10 febrero 2009

Rottweiler y pit bull: ¿Monstruos?

rottweiler_id73 En Ecuador, mediante un acuerdo ministerial, se puso en vigencia una prohibición que impide tener como mascotas a perros de las razas Rottweiler y Pit Bull y los mestizos resultantes de sus cruces.  Quizá no les sea desconocido el profundo respeto que siento por los animales, y por los perros en particular.  Considero que el acuerdo es contradictorio, pues si bien por un lado busca proteger las condiciones de salubridad en que deben mantener los dueños a sus mascotas al obligar a la vacunación y correcta alimentación de los canes, lo cual a la larga sirve para precautelar la propia salud humana, asume una postura más bien incongruente respecto a la prohibición mencionada.
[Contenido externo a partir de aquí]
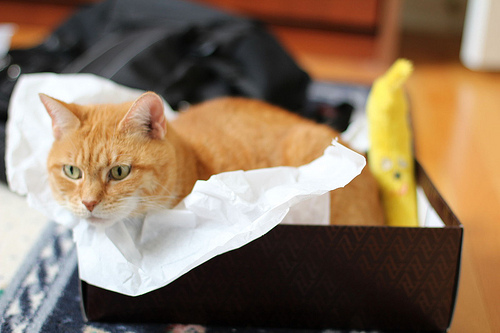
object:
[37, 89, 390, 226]
cat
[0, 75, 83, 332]
rug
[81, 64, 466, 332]
box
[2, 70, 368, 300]
paper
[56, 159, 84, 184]
eye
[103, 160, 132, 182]
eye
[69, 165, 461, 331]
shoe box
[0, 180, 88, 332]
carpet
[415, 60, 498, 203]
flooring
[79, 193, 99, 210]
nose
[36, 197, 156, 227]
whiskers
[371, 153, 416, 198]
face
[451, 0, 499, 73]
door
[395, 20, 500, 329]
floor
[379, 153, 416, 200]
label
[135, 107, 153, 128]
whiskers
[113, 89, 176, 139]
ear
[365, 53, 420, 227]
banana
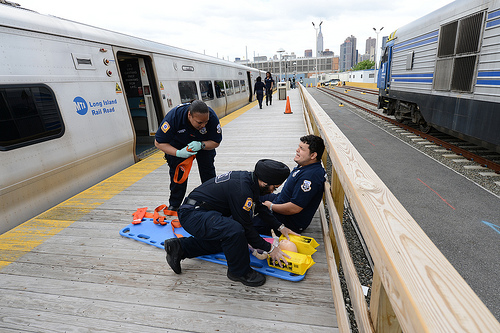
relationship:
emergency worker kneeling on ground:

Veamos:
 
El Rottweiler: es un perro de guardia y defensa, calmado y amigable, y está considerado entre las diez razas más inteligentes. De hecho, encuentro en esta Web, la siguiente descripción de temperamento: "con tendencia amigable y pacífica, bondadoso con los niños, es un perro muy afectuoso, obediente, dócil y con buena disposición para trabajar".  Es uno de los perros más populares en el mundo, razón por la que se reproduce de forma numerosa y descontrolada, de ahí los defectos genéticos que pueden tener varios ejemplares. La raza, por sí misma, no es más peligrosa que otras razas grandes y potentes, por ejemplo el pastor alemán o el doberman; ni hablar del dogo argentino o el fila brasileño.
 
El Pit Bull: en este caso se trata de un término genérico que define a un grupo de razas y cruces, aunque seguramente la prohibición se dirige contra el Pit Bull Terrier americano. Son perros de temperamento leal, inteligentes, de carácter amable.  La polémica con esta raza estriba en el hecho de haber sido criados originalmente para peleas caninas, hoy ilegales. El pasado del Pit Bull se vincula, pues, con la etiqueta de agresividad que tiene en el presente. Además, existen tantos cruces diferentes y perros de tan distintas procedencias, que es perfectamente posible encontrarse un Pit Bull agresivo y otro sumamente manso.
 
800px-Pitbull_-_KimAl ser propietaria de un perro, sé que el sentido común manda tomar precauciones como pasear a los perros atados con correa corta e incluso bozal, o mantener siempre bajo vigilancia a los animales: en los parques: puede verse con frecuencia como personas irresponsables permiten que sus mascotas deambulen libremente, conducta peligrosa que no se puede imputar a un perro, sino al ser humano que es responsable por él.  Los canes de razas fuertes necesitan ejercitarse para gastar su energía e incluso para limar las uñas de sus patas; un animal encerrado en una jaula todos los días de su vida, con seguridad tenderá a ser agresivo, sea o no de una de las razas que mencionamos; especialmente si no se le ha enseñado a socializar cuando cachorro.  Así mismo, ningún perro debería ser dejado a solas con niños pequeños; es cuestión de pensar un poco para darse cuenta de que incluso un animal de menor tamaño como un Schnauzer puede herir gravemente a un niño, dadas las circunstancias apropiadas.
 
Si se tratara de prohibir la tenencia de todo animal potencialmente dañino, tendríamos que añadir a la lista a casi todas las razas caninas y llegar a extremos como proscribir la propiedad de ganado o de toros de lidia.  Suena ridículo, pero, ¿no es evidente que los robos a los bancos no se van a solucionar cerrándolos?  Y me queda aún otra pregunta: ¿qué va a suceder con los animales de estas razas que actualmente poseen las personas? ¿Tendrán que ser sacrificados? Espero se reglamente mejor la disposición implementando un sistema de permisos, como los que existen en otras legislaciones, que permita la tenencia de canes entrenados, cuyos dueños, siempre mayores de edad y sin antecedentes penales, demuestren estar facultados para su cuidado con certificados de salud mental y física. Pueden pensarse muchos mecanismos para salvaguardar la integridad humana, ya que los perros, nobles animales, siempre serán los mejores amigos del hombre.